== What this exercise asks ==
**a)** In the Natchitoches park passage, list the objections Hardison gives in the paragraph that begins "Hardison makes it clear she opposed the park."
**b)** According to the Natchitoches park passage, why does Hardison believe the school must take the children to the park?
**c)** Write the next part of the Natchitoches park passage, starting right after its final sentence.

== Passage shown ==
Some residents aren’t entirely positive about the park’s role in the community. “There are teams that come and play in this area in this park and our kids in the projects can’t even go to it,” says Natchitoches resident Gwendolyn Hardison. “There’s no transportation, parents don’t have that vision and they don’t have any way to get them there.”
Hardison offers ideas for how to address the park’s remoteness. “You can do a shuttle, but you’ve got to have a parent excuse. You’ve got to have parent participation. I don’t think that’s going to happen too much.” She suggests a solution based on her experience working for the school district. “The only way they’re going to get there is if the school takes them,” she says. “We always take activities at the end of the year so that would be a way.”
Hardison makes it clear she opposed the park from the beginning because of its proposed location. “I let my representative know that I was not in favor of that park for that reason. It was too far out. It was too much money in and you don’t have any of our kids, our cultures and no one lives out there.”

As Director of the local branch of the Boys and Girls Club of Acadiana, De’Andrea “Coach D” Sanders is planning to use the park’s facilities next year. “We probably won’t use it until next summer, but we were trying to line up our field trips,” she says. She knows other community groups are using the park also. “Recently I went to a Leadership Natchitoches class because I was in their first cohort, and we had a reunion kickball game out there, so the Chamber is using it,” she says. “Being a softball coach and following (it) locally they have a ton of softball games here.”

== Data records ==
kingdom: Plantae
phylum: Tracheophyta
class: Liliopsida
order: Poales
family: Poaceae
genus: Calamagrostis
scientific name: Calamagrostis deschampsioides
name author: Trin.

== Solved tasks ==
**a)**
- It was too far out.
- It was too much money in.
- It doesn't have any of "our kids, our cultures."
- No one lives out there.

**b)** Hardison says a shuttle would require a parent excuse and parent participation, and she doesn't think that will happen much. The school already takes children on activities at the end of the year, so that could be a way to get them there.

**c)**
NSU’s role in the park isn’t as substantial as originally envisioned. NSU utilizes the facilities less than originally planned and the city is solely responsible for the park’s operation. Assistant Athletics Director Jason Pugh indicates the university simply prefers to use its own facilities whenever possible. “We don’t (use the park) for intercollegiate competition,” he says. “I think we’ve talked about it as a back-up just in case.” He reveals the university’s use of the park is for primarily small-scale activities such as intramural sports and summer sports camps. Baseball has used it for their camps, their youth camps.”
Parc Natchitoches

One resident who expresses strong feelings about Parc Natchitoches is Lee Posey. As former mayor, he was involved in the park’s design and construction. He recounts his inspiration for the park. “The reasons were to enhance our participation in our local leagues as well as bringing teams from out of town, because I had seen the economic benefits of doing something like this.” He also sensed a need at NSU. “Other universities had a lot better intramural sports complexes than (NSU) did,” he says. He also explained the location chosen for Parc Natchitoches wasn’t his first choice. “We first looked at enhancing a project over in East Natchitoches we already had and build it from there, but we couldn’t. The people around us weren’t willing to give up any land. We looked at a place south of town and couldn’t get any land there either.”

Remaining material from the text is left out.